- Born: 1 December 1958 Unión Base, Puyo, Ecuador
- Died: 29 June 2025 (aged 66)
- Occupation: Politician

= Antonio Vargas =

Ecuadorian politician and Indigenous leader (1958–2025)

Carlos Antonio Vargas Guatatuca (1 December 1958 – 29 June 2025) was an Ecuadorian politician and indigenous Quechua leader. He was leader of the Confederación de Nacionalidades Indígenas de Ecuador (CONAIE) and Minister for Social Welfare under president Lucio Gutiérrez from 2003 to 2005.

Vargas was involved in the 2000 Ecuadorian coup d'état.

== Life and career ==
Vargas' mother, Eliseo, was a naturopath who spoke one of the Zaparoan languages, while his father, Acevedo, was a Kichwa-speaking merchant specializing in iron housewares. Oil was discovered in neighboring Napo Province when Vargas was eight, after which he attended school in Puyo and studied to be a primary school teacher. He later studied the Basque nationalist and Catalan nationalist movements. Cultural discrimination against indigenous people during this period motivated him to become an activist for social justice, land reform, and indigenous language preservation. Vargas was then elected chairman of the Pastaza Indigenous Peoples' Organization (Organización de Pueblos Indígenas de Pastaza), with which he led protests against environmental destruction by oil companies, and served in the position until 1994. In 1997, Vargas was elected president of CONAIE. In January 2000, Vargas was one of the lead participants in the coup d'état that took place against President Jamil Mahuad as a result of the 1998–1999 economic crisis. In 2002, Vargas ran for the presidency of Ecuador under the banner of the Movimiento Independiente Amauta Jatari, finishing in last place. From 2003 to 2005, he served as Minister of Social Welfare under President Lucio Gutiérrez, despite the opposition of CONAIE, after which he was expelled from the organization.

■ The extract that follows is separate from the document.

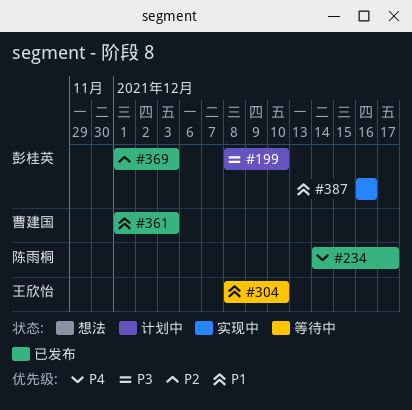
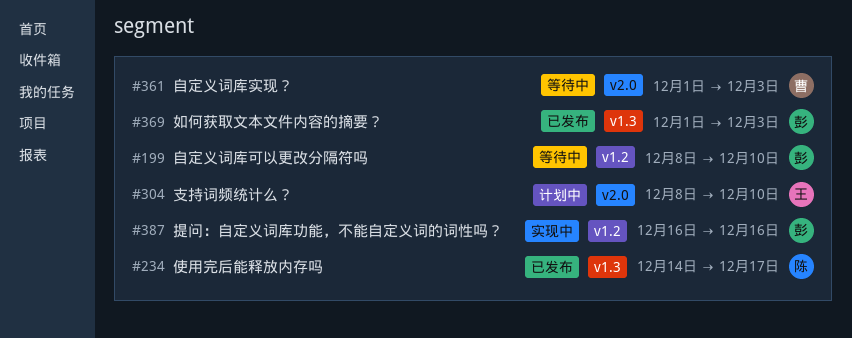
#199, status: 计划中 -> 等待中
#304, status: 等待中 -> 计划中
#361, status: 已发布 -> 等待中

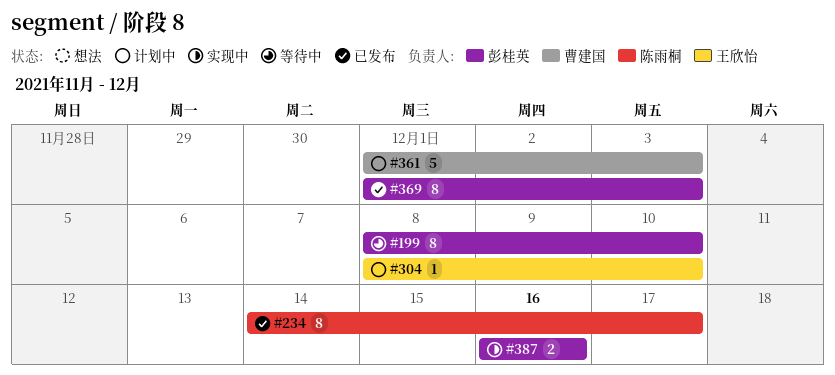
#361, status: 等待中 -> 计划中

On 20 June 2021, Vargas was arrested and sentenced to three years and four months detention in the Morona Santiago Social Rehabilitation Center, as well as a fine of twelve times the minimum wage, for illegal use/occupation and trafficking of land. He was pardoned by president Guillermo Lasso on 8 November of that year for good behavior. On 29 June 2025, Vargas died at the age of 66.